- **Exercise instructions**
Could you reproduce the text of the records below word for word, without the pictures?

Source records:
┌──

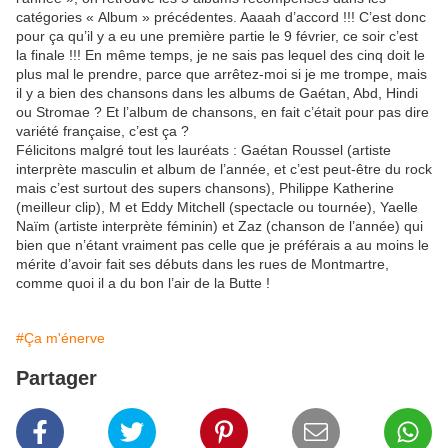
catégories « Album » précédentes. Aaaah d’accord !!! C’est donc
pour ça qu’il y a eu une première partie le 9 février, ce soir c’est
la finale !!! En même temps, je ne sais pas lequel des cinq doit le
plus mal le prendre, parce que arrêtez-moi si je me trompe, mais
il y a bien des chansons dans les albums de Gaétan, Abd, Hindi
ou Stromae ? Et l’album de chansons, en fait c’était pour pas dire
variété française, c’est ça ?
Félicitons malgré tout les lauréats : Gaétan Roussel (artiste
interprète masculin et album de l’année, et c’est peut-être du rock
mais c’est surtout des supers chansons), Philippe Katherine
(meilleur clip), M et Eddy Mitchell (spectacle ou tournée), Yaelle
Naïm (artiste interprète féminin) et Zaz (chanson de l’année) qui
bien que n’étant vraiment pas celle que je préférais a au moins le
mérite d’avoir fait ses débuts dans les rues de Montmartre,
comme quoi il a du bon l’air de la Butte !
#Ça m'énerve
Partager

└──

- **Your response**
catégories « Album » précédentes. Aaaah d’accord !!! C’est donc
pour ça qu’il y a eu une première partie le 9 février, ce soir c’est
la finale !!! En même temps, je ne sais pas lequel des cinq doit le
plus mal le prendre, parce que arrêtez-moi si je me trompe, mais
il y a bien des chansons dans les albums de Gaétan, Abd, Hindi
ou Stromae ? Et l’album de chansons, en fait c’était pour pas dire
variété française, c’est ça ?
Félicitons malgré tout les lauréats : Gaétan Roussel (artiste
interprète masculin et album de l’année, et c’est peut-être du rock
mais c’est surtout des supers chansons), Philippe Katherine
(meilleur clip), M et Eddy Mitchell (spectacle ou tournée), Yaelle
Naïm (artiste interprète féminin) et Zaz (chanson de l’année) qui
bien que n’étant vraiment pas celle que je préférais a au moins le
mérite d’avoir fait ses débuts dans les rues de Montmartre,
comme quoi il a du bon l’air de la Butte !
#Ça m'énerve
Partager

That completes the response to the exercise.